Ratings . Now we turn our attention to the inverse; cost,
schedule and performance success rather than overruns. Table 3 contains the
five success ratings used in this research. For each success rating level we
indicate the number of programs in our spreadsheet that achieved that success
rating in cost, in schedule, and in performance. For the performance rating we
are using the success rating assigned to that program's DOT&E BLRIP
report. This report goes directly to the Secretary of Defense and to the
congressional committees concerned with DoD acquisition. In earlier times it
was thought of as the "final exam." The average success ratings shown for the
entire period 1980-1996, indicate performance is always rated highest and
schedule is always rated lowest in success ratings. It seems reasonable to
expect a high performance success rating since, after all, if the system did
not essentially meet specifications it would not be accepted. Figure 6
(depicting the average success ratings by year the EMD phase ended) shows
again that during the Cold War years schedule adherence was greater than more
recent years. And, cost success has been greater in the post Cold War period.

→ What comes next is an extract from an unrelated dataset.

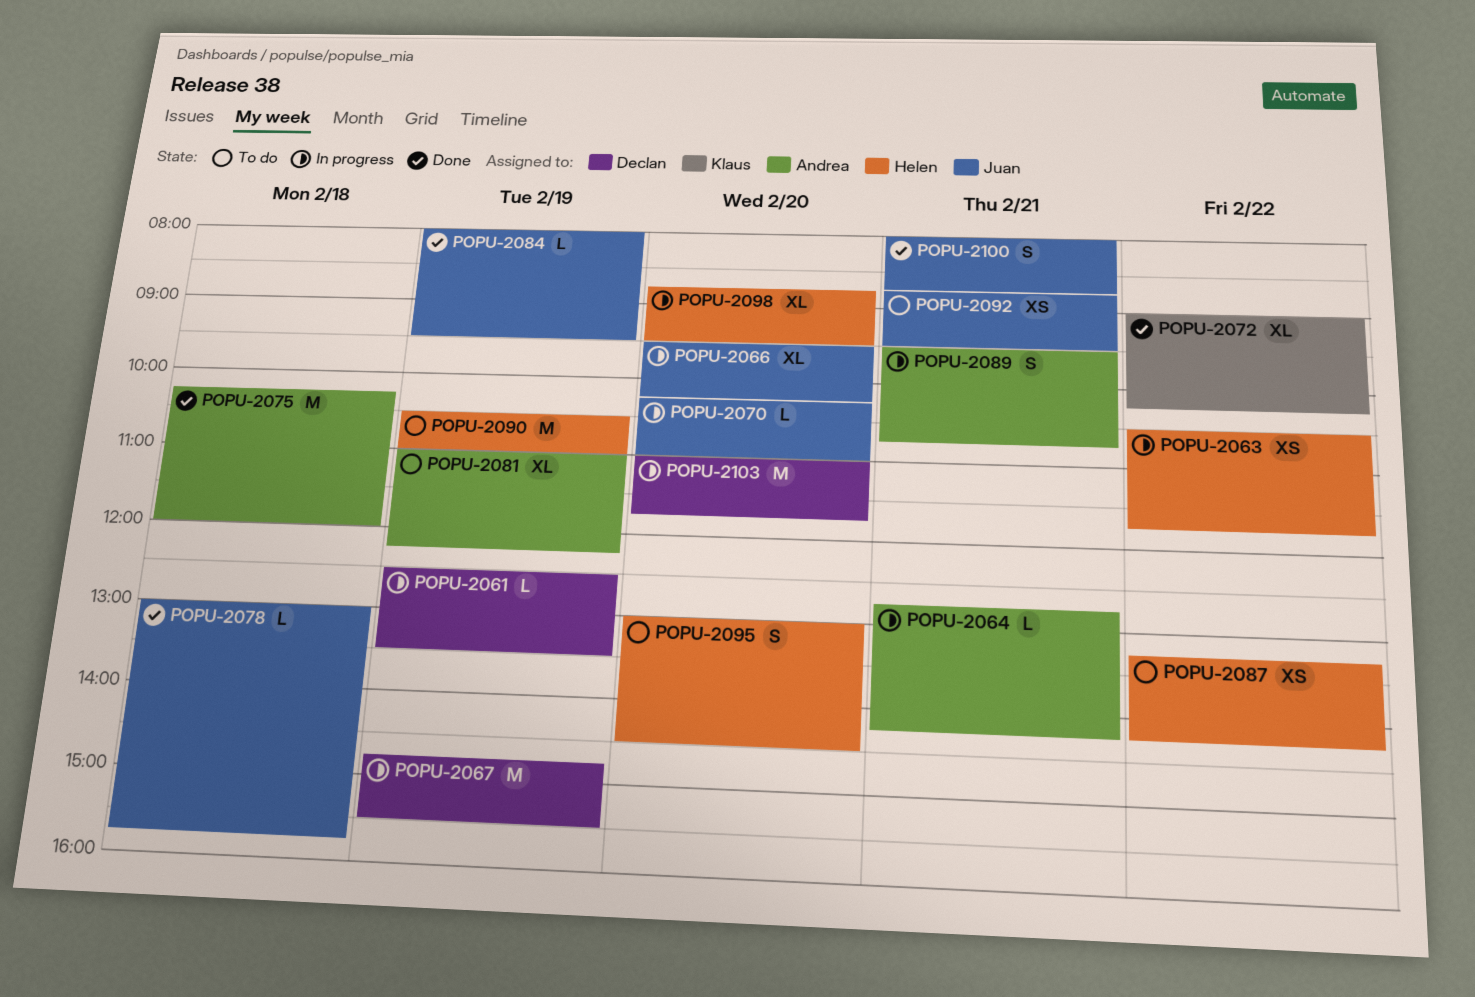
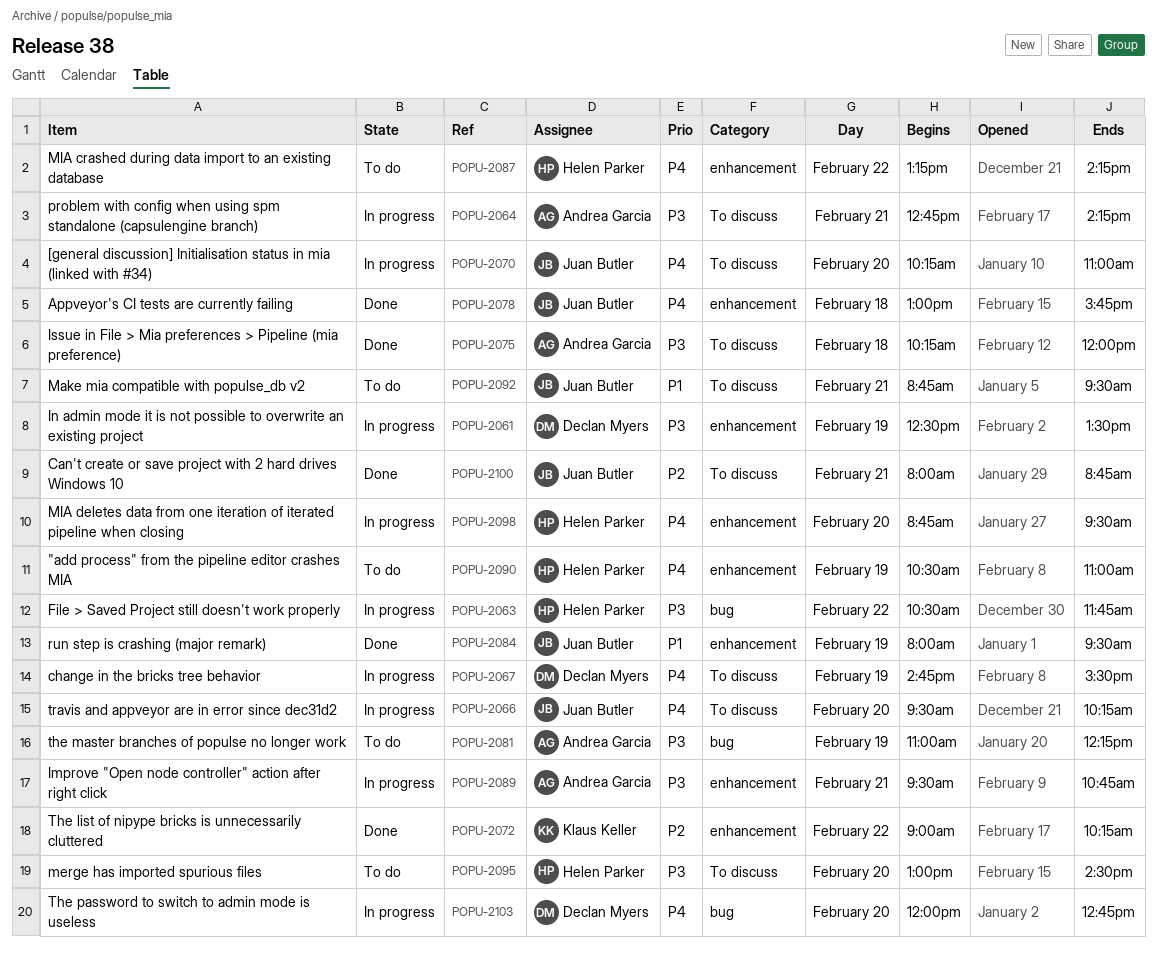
POPU-2103, begins: 11:00 -> 12:00
POPU-2103, ends: 11:45 -> 12:45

Figure 7 shows success ratings by Service. Relatively equal cost success
ratings are shown for all Services. The Air Force appears to have the least
schedule success and the greatest performance success.
In our methodology we have
assigned 5 points maximum for a Very Successful rating in cost, in schedule,
and in performance. For the performance rating we are using the success rating
assigned to that program's DOT&E BLRIP report. Thus, a "perfectly"
successful program would achieve a total rating score of 15. A not successful
program would achieve the minimum score possible of 3. Figure 8 shows the
number of programs on the Y axis that have achieved the various total success
ratings: 3 through 15 on the X axis. On first glance the majority of the
programs have achieved success ratings of 9 or more.